Extracted text:
####

Here is a Python read_lines function that uses filter(...) and map(...) functions. In Javascript I always go to .map() and .filter() methods when I need to process some data. For me, seeing the words “filter” and “map” send a clear message about the purpose of the code. I especially like how Javascript syntax lets us write .filter() first and then .map() so you read the methods in the order they are executed (a technique I know as “chaining”, related to the idea of “piping”). Also in Javascript each method can be put on a newline, which enhances readability. Python doesn’t let us do that; the filter appears inside the map and I could use newlines but it is awkward.

# Python function that uses map and filter
def read_lines(sub_file):
    return map(lambda l:l.decode('utf-8'), filter(lambda l:l, open(sub_file, 'rt')))

Compare to a Javascript-like function below. What I love about it:

// Javascript-like function that uses map and filter
def read_lines(sub_file):
    return file
        .open(sub_file)

####

Extracted data entries
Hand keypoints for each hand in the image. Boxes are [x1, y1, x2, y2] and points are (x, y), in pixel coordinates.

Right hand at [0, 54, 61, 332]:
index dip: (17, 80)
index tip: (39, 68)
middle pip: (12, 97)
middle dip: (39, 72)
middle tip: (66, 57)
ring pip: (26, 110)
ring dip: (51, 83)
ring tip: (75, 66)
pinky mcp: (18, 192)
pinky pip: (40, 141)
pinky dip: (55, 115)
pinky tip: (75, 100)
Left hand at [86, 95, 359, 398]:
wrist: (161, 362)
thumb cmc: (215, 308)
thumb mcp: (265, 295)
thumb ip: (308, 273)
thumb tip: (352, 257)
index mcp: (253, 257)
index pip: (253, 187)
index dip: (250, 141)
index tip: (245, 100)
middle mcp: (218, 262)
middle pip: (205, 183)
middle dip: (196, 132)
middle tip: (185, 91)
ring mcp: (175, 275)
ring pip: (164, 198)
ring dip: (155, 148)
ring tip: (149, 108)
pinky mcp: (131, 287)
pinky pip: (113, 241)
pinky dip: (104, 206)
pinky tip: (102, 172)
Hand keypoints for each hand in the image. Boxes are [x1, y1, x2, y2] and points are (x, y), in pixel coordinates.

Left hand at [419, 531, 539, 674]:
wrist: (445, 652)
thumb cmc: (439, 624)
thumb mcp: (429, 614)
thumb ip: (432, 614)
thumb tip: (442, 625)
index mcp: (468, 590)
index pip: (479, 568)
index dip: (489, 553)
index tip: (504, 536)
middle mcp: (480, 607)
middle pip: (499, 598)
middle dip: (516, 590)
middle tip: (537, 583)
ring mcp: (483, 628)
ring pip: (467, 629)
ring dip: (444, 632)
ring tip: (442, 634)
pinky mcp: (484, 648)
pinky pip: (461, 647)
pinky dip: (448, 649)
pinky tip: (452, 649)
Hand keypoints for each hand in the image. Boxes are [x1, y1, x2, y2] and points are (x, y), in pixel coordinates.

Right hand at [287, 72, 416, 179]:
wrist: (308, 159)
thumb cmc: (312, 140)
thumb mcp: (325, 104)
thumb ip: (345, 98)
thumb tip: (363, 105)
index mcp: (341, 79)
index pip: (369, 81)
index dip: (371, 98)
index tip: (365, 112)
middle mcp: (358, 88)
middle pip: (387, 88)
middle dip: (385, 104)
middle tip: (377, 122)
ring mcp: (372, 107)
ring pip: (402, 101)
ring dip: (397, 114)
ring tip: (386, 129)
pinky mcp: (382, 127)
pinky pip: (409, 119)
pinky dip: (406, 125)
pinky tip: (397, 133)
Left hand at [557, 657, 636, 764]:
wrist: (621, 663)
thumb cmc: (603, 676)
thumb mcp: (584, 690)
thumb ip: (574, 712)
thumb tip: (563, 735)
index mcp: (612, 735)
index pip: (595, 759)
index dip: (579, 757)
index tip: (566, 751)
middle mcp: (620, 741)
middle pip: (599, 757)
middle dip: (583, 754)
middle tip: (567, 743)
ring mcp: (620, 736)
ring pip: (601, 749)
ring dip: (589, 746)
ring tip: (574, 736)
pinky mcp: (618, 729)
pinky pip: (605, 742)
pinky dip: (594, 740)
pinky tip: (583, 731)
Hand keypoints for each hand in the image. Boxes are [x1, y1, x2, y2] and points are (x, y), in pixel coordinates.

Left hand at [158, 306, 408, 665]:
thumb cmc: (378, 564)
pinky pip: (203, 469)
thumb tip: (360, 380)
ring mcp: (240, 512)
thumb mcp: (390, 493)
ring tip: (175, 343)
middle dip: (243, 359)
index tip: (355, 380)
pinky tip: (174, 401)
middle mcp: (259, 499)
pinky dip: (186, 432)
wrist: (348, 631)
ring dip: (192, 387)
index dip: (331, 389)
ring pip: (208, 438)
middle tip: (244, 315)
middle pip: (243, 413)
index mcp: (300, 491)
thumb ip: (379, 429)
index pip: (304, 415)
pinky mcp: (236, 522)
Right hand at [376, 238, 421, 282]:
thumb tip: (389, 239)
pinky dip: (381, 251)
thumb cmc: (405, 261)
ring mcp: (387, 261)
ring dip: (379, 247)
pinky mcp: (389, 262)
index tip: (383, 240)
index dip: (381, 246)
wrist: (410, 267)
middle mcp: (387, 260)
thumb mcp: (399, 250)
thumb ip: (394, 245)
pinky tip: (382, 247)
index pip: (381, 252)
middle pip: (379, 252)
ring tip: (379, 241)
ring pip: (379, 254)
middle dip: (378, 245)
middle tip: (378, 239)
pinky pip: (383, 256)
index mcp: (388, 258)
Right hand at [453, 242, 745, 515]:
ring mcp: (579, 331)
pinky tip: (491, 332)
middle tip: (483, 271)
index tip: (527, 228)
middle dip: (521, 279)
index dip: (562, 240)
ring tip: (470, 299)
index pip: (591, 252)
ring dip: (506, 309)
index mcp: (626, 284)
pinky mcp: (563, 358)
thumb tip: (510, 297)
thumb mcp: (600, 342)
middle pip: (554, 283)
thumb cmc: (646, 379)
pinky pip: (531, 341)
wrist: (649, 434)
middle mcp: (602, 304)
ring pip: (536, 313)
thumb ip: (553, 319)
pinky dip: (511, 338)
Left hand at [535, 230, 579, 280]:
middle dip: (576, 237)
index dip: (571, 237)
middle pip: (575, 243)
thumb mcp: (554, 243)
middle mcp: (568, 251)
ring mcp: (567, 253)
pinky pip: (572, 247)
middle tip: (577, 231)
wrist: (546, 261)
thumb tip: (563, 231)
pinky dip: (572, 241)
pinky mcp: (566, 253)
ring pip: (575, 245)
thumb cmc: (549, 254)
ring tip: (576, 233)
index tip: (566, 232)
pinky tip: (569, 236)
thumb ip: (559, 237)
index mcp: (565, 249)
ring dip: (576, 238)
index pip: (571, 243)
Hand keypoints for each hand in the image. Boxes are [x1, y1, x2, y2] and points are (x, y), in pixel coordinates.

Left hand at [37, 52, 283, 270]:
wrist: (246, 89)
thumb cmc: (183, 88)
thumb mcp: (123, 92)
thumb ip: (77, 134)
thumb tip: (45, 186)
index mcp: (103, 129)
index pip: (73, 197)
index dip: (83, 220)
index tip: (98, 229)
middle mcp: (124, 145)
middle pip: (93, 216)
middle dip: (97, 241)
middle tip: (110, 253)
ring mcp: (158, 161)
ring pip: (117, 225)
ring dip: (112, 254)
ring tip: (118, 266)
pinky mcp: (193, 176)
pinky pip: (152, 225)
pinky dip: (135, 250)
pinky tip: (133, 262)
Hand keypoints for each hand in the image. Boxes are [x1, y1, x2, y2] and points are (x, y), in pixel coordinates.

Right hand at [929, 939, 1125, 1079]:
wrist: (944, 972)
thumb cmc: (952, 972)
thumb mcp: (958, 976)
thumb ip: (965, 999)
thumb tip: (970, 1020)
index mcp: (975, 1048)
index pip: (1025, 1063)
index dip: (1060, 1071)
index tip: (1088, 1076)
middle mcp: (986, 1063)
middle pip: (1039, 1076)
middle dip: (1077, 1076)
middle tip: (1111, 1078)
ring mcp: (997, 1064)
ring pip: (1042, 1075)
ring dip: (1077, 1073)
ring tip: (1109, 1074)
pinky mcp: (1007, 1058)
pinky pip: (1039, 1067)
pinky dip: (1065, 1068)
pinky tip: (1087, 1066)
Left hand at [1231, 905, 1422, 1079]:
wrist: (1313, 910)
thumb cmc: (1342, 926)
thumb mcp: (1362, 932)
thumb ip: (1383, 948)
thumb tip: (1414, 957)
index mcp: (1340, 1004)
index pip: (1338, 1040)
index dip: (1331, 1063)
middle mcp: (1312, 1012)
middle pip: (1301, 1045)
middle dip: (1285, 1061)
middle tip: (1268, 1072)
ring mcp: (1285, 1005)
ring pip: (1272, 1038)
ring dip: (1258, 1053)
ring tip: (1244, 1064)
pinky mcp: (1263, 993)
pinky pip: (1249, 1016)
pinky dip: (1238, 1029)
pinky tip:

####

Required actions:
(A) Pull out the map and filter passage from "Here is a Python" to "it is awkward.", word for word.
(B) In the map and filter passage, what does the writer call the technique of writing .filter() first and then .map() so the methods read in the order they run?

Results for each task:
(A)
Here is a Python read_lines function that uses filter(...) and map(...) functions. In Javascript I always go to .map() and .filter() methods when I need to process some data. For me, seeing the words “filter” and “map” send a clear message about the purpose of the code. I especially like how Javascript syntax lets us write .filter() first and then .map() so you read the methods in the order they are executed (a technique I know as “chaining”, related to the idea of “piping”). Also in Javascript each method can be put on a newline, which enhances readability. Python doesn’t let us do that; the filter appears inside the map and I could use newlines but it is awkward.

(B) Chaining, which the writer relates to the idea of piping.